■ Aim of the task
Please arrange the text from every entry below as a numbered list with one line per item, skipping any blank lines and leaving the pictures out.

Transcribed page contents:
┌──
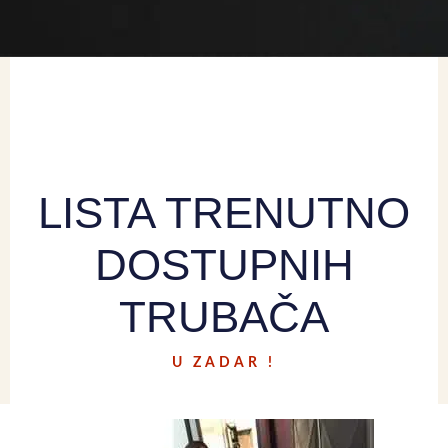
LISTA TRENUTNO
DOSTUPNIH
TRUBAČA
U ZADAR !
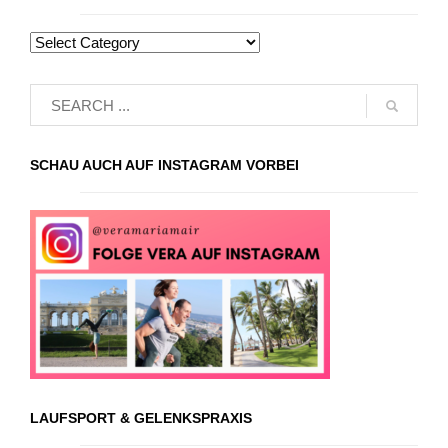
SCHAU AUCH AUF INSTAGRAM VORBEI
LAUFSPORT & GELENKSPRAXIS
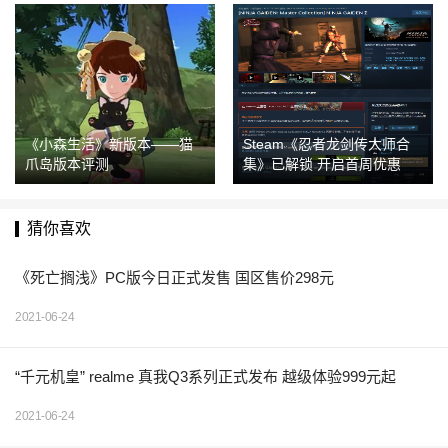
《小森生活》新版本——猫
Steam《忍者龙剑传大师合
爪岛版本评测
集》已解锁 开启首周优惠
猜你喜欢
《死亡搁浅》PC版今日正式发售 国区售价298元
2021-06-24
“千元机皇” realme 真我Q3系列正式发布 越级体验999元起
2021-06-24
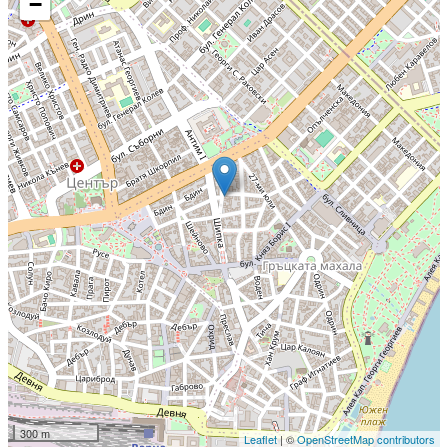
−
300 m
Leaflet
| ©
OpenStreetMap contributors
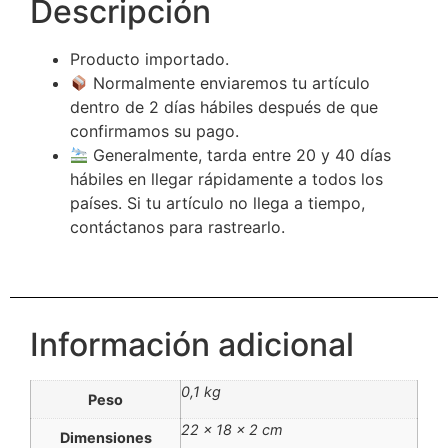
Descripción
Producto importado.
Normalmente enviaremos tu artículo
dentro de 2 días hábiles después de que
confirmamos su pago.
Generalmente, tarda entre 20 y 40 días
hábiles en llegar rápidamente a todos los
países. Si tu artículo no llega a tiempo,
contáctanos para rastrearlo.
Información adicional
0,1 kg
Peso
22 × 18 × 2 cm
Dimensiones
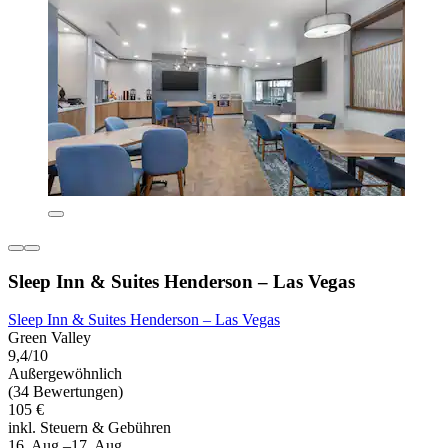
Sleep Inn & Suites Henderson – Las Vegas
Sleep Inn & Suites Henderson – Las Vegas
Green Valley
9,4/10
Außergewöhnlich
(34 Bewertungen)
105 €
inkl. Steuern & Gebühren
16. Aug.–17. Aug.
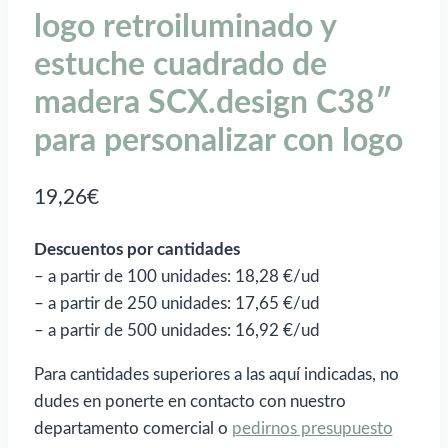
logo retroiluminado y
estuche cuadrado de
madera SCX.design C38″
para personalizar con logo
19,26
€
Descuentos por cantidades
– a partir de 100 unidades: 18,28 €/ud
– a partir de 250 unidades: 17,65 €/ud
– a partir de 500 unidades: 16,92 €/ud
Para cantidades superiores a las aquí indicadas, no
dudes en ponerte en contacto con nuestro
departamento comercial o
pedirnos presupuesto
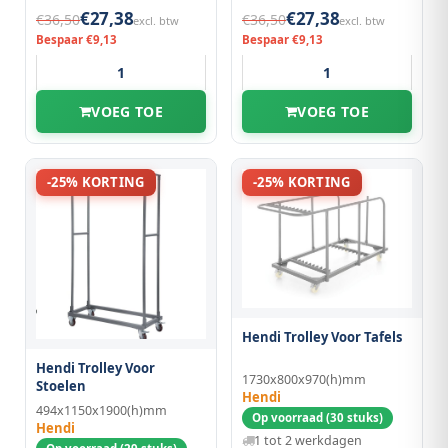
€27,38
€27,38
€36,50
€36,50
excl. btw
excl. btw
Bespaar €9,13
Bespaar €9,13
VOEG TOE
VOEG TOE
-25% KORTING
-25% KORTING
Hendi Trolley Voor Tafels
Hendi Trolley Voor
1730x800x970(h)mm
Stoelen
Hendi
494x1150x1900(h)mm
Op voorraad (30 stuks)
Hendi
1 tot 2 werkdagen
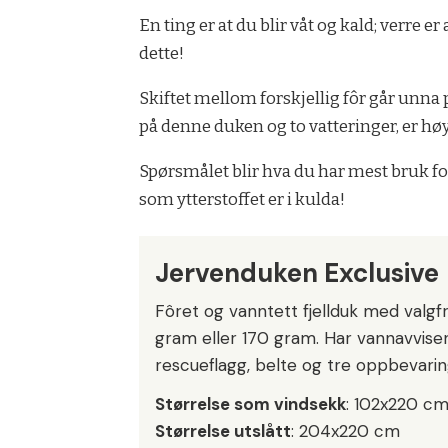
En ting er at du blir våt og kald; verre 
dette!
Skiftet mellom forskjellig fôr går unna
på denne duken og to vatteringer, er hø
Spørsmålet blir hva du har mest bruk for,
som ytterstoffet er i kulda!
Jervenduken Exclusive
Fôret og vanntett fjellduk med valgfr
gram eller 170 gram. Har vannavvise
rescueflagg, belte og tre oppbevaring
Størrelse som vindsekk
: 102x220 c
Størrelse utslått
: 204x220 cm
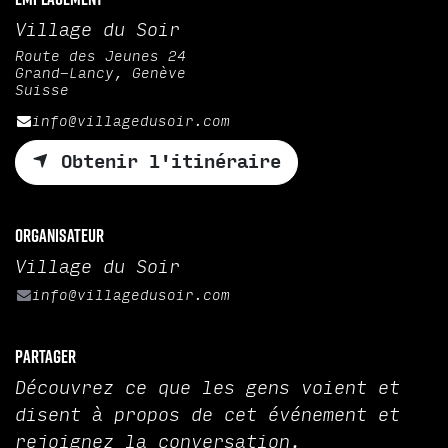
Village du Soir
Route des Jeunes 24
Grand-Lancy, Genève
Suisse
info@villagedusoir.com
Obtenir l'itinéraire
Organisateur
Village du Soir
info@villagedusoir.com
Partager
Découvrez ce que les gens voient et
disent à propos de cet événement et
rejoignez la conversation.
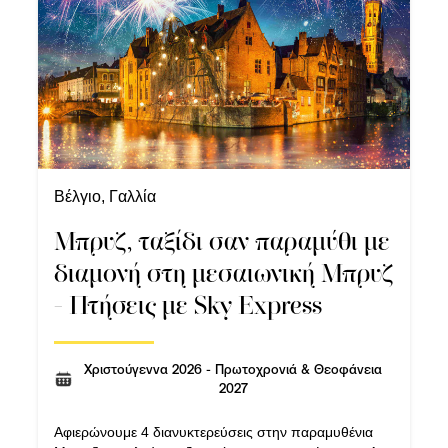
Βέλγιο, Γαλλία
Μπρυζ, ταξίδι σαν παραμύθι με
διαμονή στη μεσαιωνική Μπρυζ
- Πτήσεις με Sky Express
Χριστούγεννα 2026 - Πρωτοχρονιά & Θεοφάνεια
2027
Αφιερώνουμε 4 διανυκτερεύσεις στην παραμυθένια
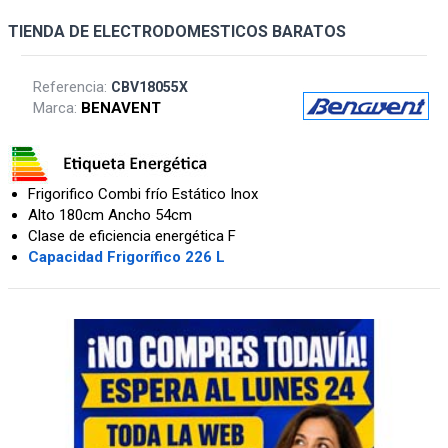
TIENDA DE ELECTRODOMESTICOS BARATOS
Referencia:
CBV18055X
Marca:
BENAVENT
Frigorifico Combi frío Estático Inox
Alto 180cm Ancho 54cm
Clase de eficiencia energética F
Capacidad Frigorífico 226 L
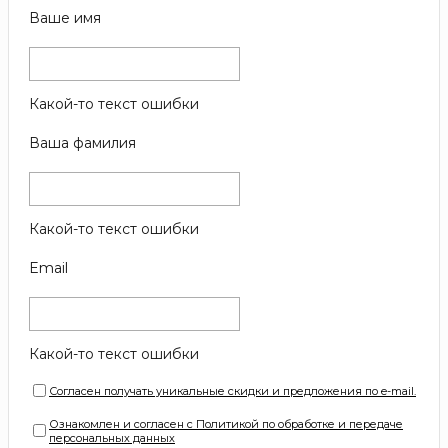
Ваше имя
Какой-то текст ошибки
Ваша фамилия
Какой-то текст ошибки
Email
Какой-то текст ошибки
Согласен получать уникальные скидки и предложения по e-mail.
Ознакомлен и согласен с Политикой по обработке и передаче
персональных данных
└──
■ Answer
1. LISTA TRENUTNO
2. DOSTUPNIH
3. TRUBAČA
4. U ZADAR !
5. SCHAU AUCH AUF INSTAGRAM VORBEI
6. LAUFSPORT & GELENKSPRAXIS
7. 《小森生活》新版本——猫
8. Steam《忍者龙剑传大师合
9. 爪岛版本评测
10. 集》已解锁 开启首周优惠
11. 猜你喜欢
12. 《死亡搁浅》PC版今日正式发售 国区售价298元
13. 2021-06-24
14. “千元机皇” realme 真我Q3系列正式发布 越级体验999元起
15. 2021-06-24
16. −
17. 300 m
18. Leaflet
19. | ©
20. OpenStreetMap contributors
21. Descripción
22. Producto importado.
23. Normalmente enviaremos tu artículo
24. dentro de 2 días hábiles después de que
25. confirmamos su pago.
26. Generalmente, tarda entre 20 y 40 días
27. hábiles en llegar rápidamente a todos los
28. países. Si tu artículo no llega a tiempo,
29. contáctanos para rastrearlo.
30. Información adicional
31. 0,1 kg
32. Peso
33. 22 × 18 × 2 cm
34. Dimensiones
35. Sleep Inn & Suites Henderson – Las Vegas
36. Sleep Inn & Suites Henderson – Las Vegas
37. Green Valley
38. 9,4/10
39. Außergewöhnlich
40. (34 Bewertungen)
41. 105 €
42. inkl. Steuern & Gebühren
43. 16. Aug.–17. Aug.
44. logo retroiluminado y
45. estuche cuadrado de
46. madera SCX.design C38″
47. para personalizar con logo
48. 19,26
49. €
50. Descuentos por cantidades
51. – a partir de 100 unidades: 18,28 €/ud
52. – a partir de 250 unidades: 17,65 €/ud
53. – a partir de 500 unidades: 16,92 €/ud
54. Para cantidades superiores a las aquí indicadas, no
55. dudes en ponerte en contacto con nuestro
56. departamento comercial o
57. pedirnos presupuesto
58. €27,38
59. €27,38
60. €36,50
61. €36,50
62. excl. btw
63. excl. btw
64. Bespaar €9,13
65. Bespaar €9,13
66. VOEG TOE
67. VOEG TOE
68. -25% KORTING
69. -25% KORTING
70. Hendi Trolley Voor Tafels
71. Hendi Trolley Voor
72. 1730x800x970(h)mm
73. Stoelen
74. Hendi
75. 494x1150x1900(h)mm
76. Op voorraad (30 stuks)
77. Hendi
78. 1 tot 2 werkdagen
79. En ting er at du blir våt og kald; verre 
80. dette!
81. Skiftet mellom forskjellig fôr går unna
82. på denne duken og to vatteringer, er hø
83. Spørsmålet blir hva du har mest bruk for,
84. som ytterstoffet er i kulda!
85. Jervenduken Exclusive
86. Fôret og vanntett fjellduk med valgfr
87. gram eller 170 gram. Har vannavvise
88. rescueflagg, belte og tre oppbevaring
89. Størrelse som vindsekk
90. : 102x220 c
91. Størrelse utslått
92. : 204x220 cm
93. Village du Soir
94. Route des Jeunes 24
95. Grand-Lancy, Genève
96. Suisse
97. info@villagedusoir.com
98. Obtenir l'itinéraire
99. Organisateur
100. Village du Soir
101. info@villagedusoir.com
102. Partager
103. Découvrez ce que les gens voient et
104. disent à propos de cet événement et
105. rejoignez la conversation.
106. Βέλγιο, Γαλλία
107. Μπρυζ, ταξίδι σαν παραμύθι με
108. διαμονή στη μεσαιωνική Μπρυζ
109. - Πτήσεις με Sky Express
110. Χριστούγεννα 2026 - Πρωτοχρονιά & Θεοφάνεια
111. 2027
112. Αφιερώνουμε 4 διανυκτερεύσεις στην παραμυθένια
113. TIENDA DE ELECTRODOMESTICOS BARATOS
114. Referencia:
115. CBV18055X
116. Marca:
117. BENAVENT
118. Frigorifico Combi frío Estático Inox
119. Alto 180cm Ancho 54cm
120. Clase de eficiencia energética F
121. Capacidad Frigorífico 226 L
122. Ваше имя
123. Какой-то текст ошибки
124. Ваша фамилия
125. Какой-то текст ошибки
126. Email
127. Какой-то текст ошибки
128. Согласен получать уникальные скидки и предложения по e-mail.
129. Ознакомлен и согласен с Политикой по обработке и передаче
130. персональных данных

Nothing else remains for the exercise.